## Document excerpt

By George W. Sarris
If I had a nickel for every time someone made the comment – God is not only loving. He is also just! – I would be a wealthy man.
People say that so often, and with such confidence and sometimes even condescension, that you would think that this one statement suddenly provides the final answer to all the questions, objections, and ethical dilemmas that result from a discussion about how God deals with mankind. The problem, as I mentioned in an earlier blog post, is that this idea suggests that God is somehow internally conflicted – that the loving and just elements of His character are somehow in conflict with each other.
However, God is not conflicted internally. The loving and just elements of His character are not at war with each other. His love is not in opposition to His justice. It was His justice working together with His love that led to Christ dying on the cross for our sins.
Doing Justice
The concept of justice is often misunderstood. We tend to think of it as “getting even” or “making things even.” If someone does something bad to us, we will “get justice” by seeing that person punished. If we don’t have what we would like to have, we will “get justice” by making others pay their fair share.

## Raw data
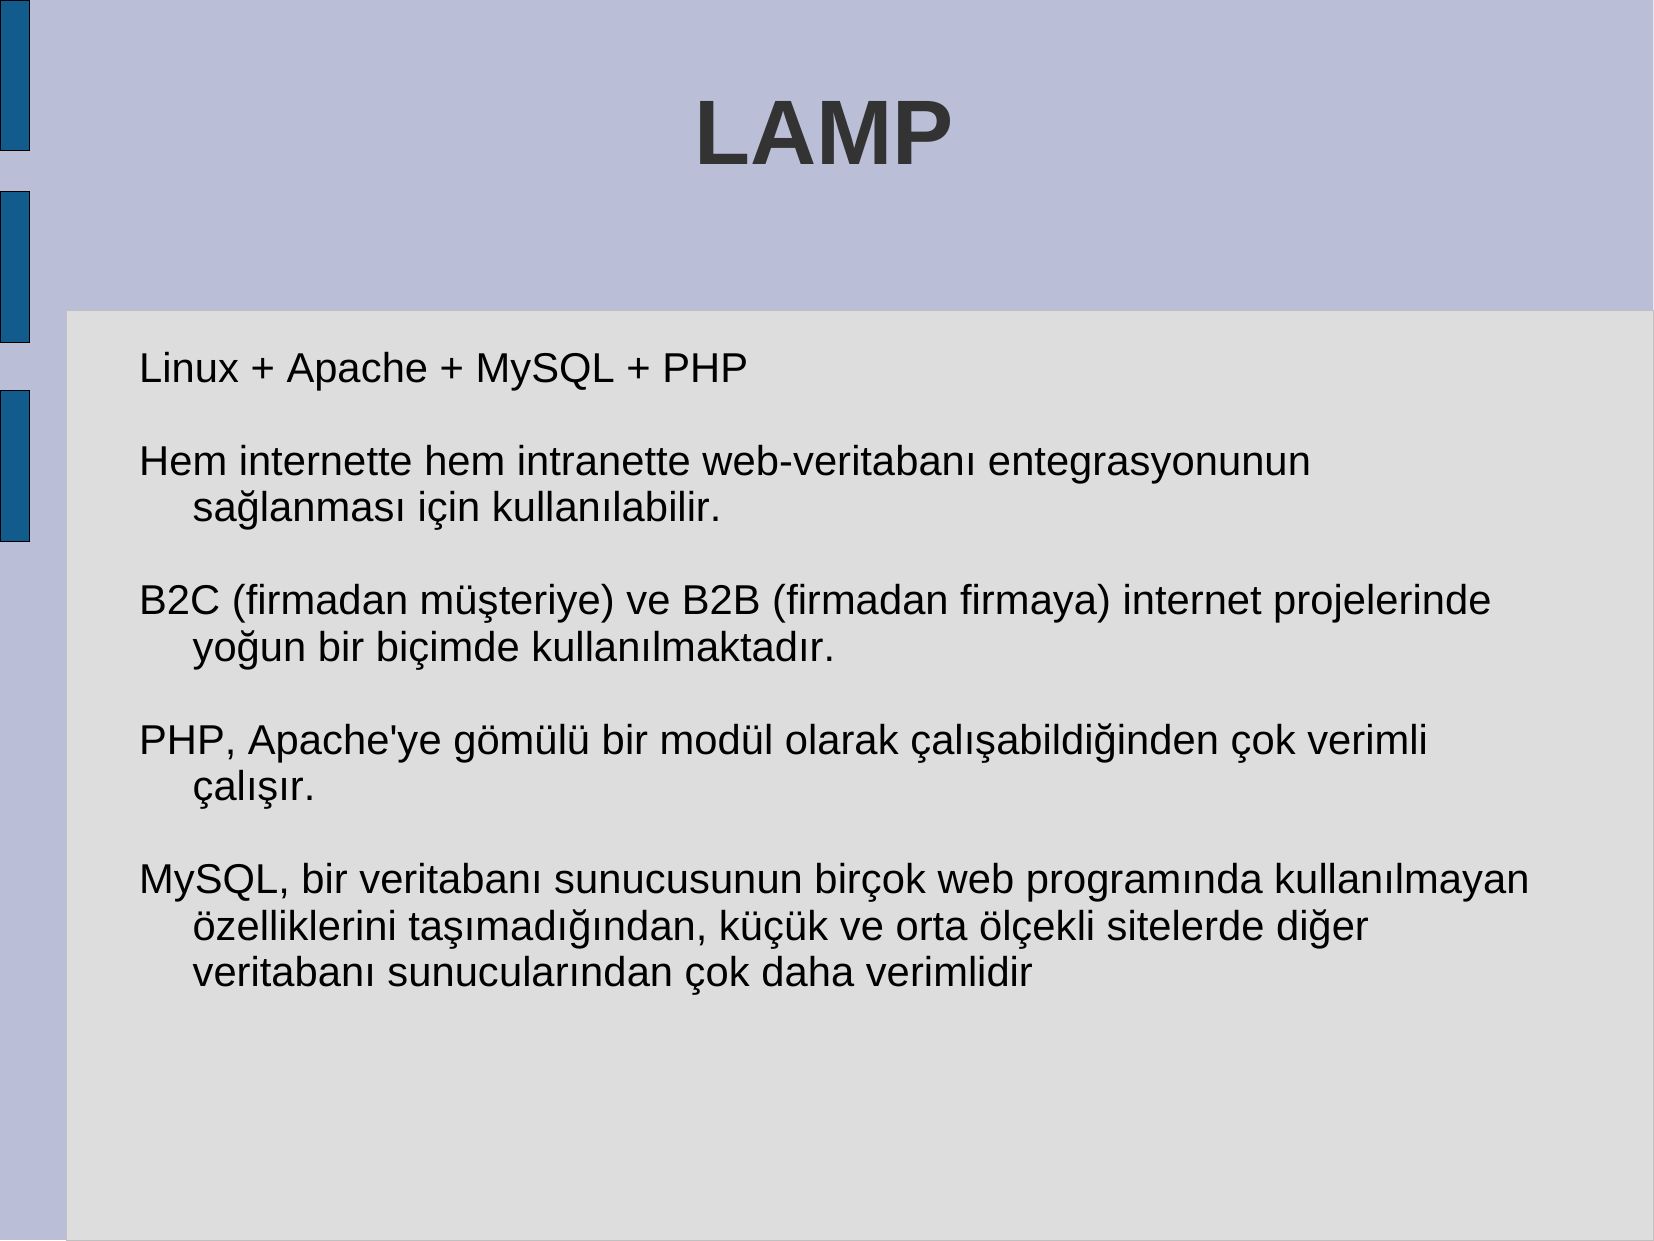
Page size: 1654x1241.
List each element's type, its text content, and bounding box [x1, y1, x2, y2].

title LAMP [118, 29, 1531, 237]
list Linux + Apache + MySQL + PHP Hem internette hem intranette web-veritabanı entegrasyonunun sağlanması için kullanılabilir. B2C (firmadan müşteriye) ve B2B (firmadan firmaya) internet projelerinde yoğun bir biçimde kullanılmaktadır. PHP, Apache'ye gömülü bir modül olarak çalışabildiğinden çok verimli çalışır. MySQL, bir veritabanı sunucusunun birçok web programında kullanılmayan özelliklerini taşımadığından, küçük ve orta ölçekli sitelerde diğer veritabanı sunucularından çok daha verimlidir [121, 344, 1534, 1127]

## Stated problem 1
Update the blog post on God's love and justice by rewriting the stretch from "People say that" through "for our sins." with "conflicted" replaced by "divided".
## Stated problem 2
Write what comes next in the blog post on God's love and justice, starting after its final sentence.

## Written response 1
People say that so often, and with such confidence and sometimes even condescension, that you would think that this one statement suddenly provides the final answer to all the questions, objections, and ethical dilemmas that result from a discussion about how God deals with mankind. The problem, as I mentioned in an earlier blog post, is that this idea suggests that God is somehow internally divided – that the loving and just elements of His character are somehow in conflict with each other.
However, God is not divided internally. The loving and just elements of His character are not at war with each other. His love is not in opposition to His justice. It was His justice working together with His love that led to Christ dying on the cross for our sins.

## Written response 2
Leviticus 24:19-21 is often brought up in support of this idea of justice -
If anyone injures his neighbor, whatever he has done must be done to him: fracture for fracture, eye for eye, tooth for tooth. As he has injured the other, so he is to be injured. Whoever kills an animal must make restitution . . .
Punishment for sin and making restitution are definitely a part of the Biblical concept of justice. However, the purpose of that Levitical injunction was not to tell people how to “get even” – it was instituted to restrict excessive punishment or penalties at the hands of either an avenging private party or the state. Requiring a life for an eye, or a hand for stealing a loaf of bread, for example, is not just.
But the Biblical idea of justice actually goes much deeper. The Bible doesn’t just talk about “getting justice,” it talks about “doing justice.”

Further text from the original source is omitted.